● **Explore the material**:
1. For the extract on enterprise image viewing below, say whether each statement agrees with it: (a) the most recent survey polled 144 hospital, health system and ambulatory PACS/radiology leaders; (b) more than half of respondents currently use an enterprise image viewer; (c) use of image-enabled EHRs dropped compared with the previous year. Answer each with yes or no and quote the deciding words.
2. Pick up the extract on enterprise image viewing below and continue it past its last sentence.

● **Extract provided**:
##########

Although picture archiving and communications systems have been widely adopted by healthcare organizations, they are not taking full advantage of enterprise imaging technology that can get information into physicians' hands at the point of care.
Providers have more work to do to expand enterprise image viewing, which gives clinicians the ability to quickly view patient images without limitations on where they can view them, according to the results of a new HIMSS Analytics survey.
The survey of 144 hospital, health system and ambulatory PACS/radiology leaders, follows a similar study conducted by HIMSS Analytics in late 2014 to gauge trends in provider adoption of enterprise image viewing.
According to results of the most recent survey, less than half of respondents indicated that they currently use an enterprise image viewer to meet their imaging needs.
“Being able to view images inside and outside the radiology department has always been key, and organizations have dedicated PACS viewing workstations to do that,” says HIMSS Analytics Research Director Brendan FitzGerald.
“There wasn’t a lot of change year-over-year in terms of how organizations access images,” he adds. “PACS workstations, both inside and outside the radiology department, continue to dominate with about 80 percent adoption. There was a slight increase in the use of image-enabled EHRs, compared with last year, moving from 57 percent to 61 percent.” Image-enabled EHRs let clinicians view images directly in the EHR.
Mobile technology can help significantly reduce the amount of time it takes physicians to access patient images. However, the HIMSS Analytics survey found limited use of tablets (17 percent) and smartphones (11 percent) to access images on an enterprise level.

##########

● **Excerpted data**:
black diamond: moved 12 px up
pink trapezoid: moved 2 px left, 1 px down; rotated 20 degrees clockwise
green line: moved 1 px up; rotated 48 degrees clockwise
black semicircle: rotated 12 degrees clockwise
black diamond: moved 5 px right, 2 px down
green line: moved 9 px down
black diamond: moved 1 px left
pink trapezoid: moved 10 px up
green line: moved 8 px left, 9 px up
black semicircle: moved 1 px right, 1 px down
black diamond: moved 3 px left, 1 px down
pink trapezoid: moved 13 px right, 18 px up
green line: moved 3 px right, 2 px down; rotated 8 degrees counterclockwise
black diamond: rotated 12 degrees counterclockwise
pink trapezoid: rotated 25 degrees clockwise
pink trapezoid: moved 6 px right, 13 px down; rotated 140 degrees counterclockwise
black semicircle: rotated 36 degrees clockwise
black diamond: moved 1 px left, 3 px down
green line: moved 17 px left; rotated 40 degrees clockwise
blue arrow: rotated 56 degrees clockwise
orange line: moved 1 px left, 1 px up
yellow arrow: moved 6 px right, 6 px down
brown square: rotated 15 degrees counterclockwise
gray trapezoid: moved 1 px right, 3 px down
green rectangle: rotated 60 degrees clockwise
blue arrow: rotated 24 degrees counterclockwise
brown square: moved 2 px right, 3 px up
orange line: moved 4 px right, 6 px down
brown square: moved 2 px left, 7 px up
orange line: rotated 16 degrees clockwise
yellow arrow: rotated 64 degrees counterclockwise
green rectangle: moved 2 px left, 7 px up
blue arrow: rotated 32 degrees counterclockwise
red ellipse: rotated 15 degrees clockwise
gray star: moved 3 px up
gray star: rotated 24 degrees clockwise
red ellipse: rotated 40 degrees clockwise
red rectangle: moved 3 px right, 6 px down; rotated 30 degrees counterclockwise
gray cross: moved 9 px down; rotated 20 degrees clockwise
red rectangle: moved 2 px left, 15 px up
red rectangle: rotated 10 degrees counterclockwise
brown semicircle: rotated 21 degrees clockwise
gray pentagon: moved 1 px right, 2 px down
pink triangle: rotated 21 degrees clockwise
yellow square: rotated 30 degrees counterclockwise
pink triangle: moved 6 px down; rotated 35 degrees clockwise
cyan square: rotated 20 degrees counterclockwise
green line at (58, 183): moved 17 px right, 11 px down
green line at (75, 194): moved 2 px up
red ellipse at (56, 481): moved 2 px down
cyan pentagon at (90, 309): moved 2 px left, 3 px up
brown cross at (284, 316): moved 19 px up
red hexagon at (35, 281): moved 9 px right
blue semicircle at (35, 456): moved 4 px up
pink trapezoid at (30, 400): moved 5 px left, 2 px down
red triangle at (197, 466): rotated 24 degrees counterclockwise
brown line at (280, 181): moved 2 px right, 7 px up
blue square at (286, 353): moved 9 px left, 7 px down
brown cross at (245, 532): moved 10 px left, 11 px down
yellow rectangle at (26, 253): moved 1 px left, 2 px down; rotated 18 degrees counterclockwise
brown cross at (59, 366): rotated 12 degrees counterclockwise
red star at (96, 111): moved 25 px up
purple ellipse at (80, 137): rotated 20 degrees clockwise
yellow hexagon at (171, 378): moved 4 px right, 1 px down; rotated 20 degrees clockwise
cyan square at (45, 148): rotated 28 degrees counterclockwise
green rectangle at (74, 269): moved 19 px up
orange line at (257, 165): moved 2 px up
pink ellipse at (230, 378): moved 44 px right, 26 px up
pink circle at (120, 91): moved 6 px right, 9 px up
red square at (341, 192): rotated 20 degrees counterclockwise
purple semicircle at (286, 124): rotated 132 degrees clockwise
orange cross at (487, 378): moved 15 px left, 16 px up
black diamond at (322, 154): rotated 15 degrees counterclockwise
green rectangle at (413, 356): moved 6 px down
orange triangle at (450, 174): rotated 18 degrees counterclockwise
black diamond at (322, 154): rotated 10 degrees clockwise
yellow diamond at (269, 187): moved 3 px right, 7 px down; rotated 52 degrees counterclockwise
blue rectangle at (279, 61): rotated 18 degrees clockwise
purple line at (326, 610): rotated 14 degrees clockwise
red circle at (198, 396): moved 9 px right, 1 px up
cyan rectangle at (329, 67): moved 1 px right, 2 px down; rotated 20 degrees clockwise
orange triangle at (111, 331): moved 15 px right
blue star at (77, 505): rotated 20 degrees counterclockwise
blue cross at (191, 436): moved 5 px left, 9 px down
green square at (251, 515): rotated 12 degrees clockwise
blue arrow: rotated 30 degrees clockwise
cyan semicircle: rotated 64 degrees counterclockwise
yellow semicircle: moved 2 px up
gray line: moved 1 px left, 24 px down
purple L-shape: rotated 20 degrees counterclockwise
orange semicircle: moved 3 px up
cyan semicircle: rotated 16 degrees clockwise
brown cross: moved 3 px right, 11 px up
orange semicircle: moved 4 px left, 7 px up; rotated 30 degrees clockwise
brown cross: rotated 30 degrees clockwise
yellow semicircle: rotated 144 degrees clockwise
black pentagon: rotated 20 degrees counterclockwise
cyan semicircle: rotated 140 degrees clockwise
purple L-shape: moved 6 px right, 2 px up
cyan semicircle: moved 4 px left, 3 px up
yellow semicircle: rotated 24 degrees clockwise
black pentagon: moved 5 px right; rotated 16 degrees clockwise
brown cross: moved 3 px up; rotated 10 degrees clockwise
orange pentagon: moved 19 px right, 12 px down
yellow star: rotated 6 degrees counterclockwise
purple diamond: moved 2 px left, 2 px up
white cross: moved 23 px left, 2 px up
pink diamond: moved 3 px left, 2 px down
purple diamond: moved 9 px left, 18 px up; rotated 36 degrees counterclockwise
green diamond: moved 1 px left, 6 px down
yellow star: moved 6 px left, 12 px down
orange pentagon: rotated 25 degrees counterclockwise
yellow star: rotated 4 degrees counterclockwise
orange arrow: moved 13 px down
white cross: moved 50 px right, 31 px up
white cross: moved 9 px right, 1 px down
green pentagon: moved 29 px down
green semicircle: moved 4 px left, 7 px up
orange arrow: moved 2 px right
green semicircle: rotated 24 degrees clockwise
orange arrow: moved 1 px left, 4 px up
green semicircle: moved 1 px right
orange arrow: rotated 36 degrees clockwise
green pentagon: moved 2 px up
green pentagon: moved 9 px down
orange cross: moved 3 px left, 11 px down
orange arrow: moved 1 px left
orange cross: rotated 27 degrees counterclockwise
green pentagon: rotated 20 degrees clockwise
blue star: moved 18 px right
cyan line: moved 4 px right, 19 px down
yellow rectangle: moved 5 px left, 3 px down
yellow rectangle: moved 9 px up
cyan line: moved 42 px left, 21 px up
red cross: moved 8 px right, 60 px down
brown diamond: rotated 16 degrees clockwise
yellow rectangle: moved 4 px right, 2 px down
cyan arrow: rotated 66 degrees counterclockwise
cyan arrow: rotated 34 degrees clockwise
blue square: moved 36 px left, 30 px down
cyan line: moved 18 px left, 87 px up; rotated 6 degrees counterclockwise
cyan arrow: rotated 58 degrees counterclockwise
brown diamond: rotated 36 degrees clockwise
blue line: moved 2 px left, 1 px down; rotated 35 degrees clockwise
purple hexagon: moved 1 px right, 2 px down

##########

● **Answers to the tasks**:
1.
(a) Yes: "The survey of 144 hospital, health system and ambulatory PACS/radiology leaders"
(b) No: "less than half of respondents indicated that they currently use an enterprise image viewer to meet their imaging needs"
(c) No: "There was a slight increase in the use of image-enabled EHRs, compared with last year"

2.
Despite the fact that adoption of mobile devices is relatively low in the current imaging market, FitzGerald contends that these wireless platforms are the top technologies cited by providers that have future plans for enterprise image viewing. Looking ahead, survey respondents indicated that smartphones (28.9 percent) and tablets (35.5 percent) have the most potential as platforms for image viewing across the enterprise.
“We also looked at how organizations store their images,” says FitzGerald, who argues that image storage trends show hints that providers may be ready to shift to newer storage technologies. “We’ve seen a drop in multiple servers across organizations and a slight rise in cloud usage for storage, as well as a slight uptick in image repositories that have dynamic imaging capabilities.”
Although existing PACS implementations appear saturated in terms of adoption levels, HIMSS Analytics concludes that there is the potential for growth for organizations looking to adopt new technology focused on the ability to store, share and provide universal access to images.
As the healthcare industry transitions to value-based payment, FitzGerald believes alternative payment models and accountable care will have a significant impact on enterprise-level access to imaging. “It’s about getting the right image for the right patient at the right time,” he adds. “This requires that level of sharing across the enterprise.”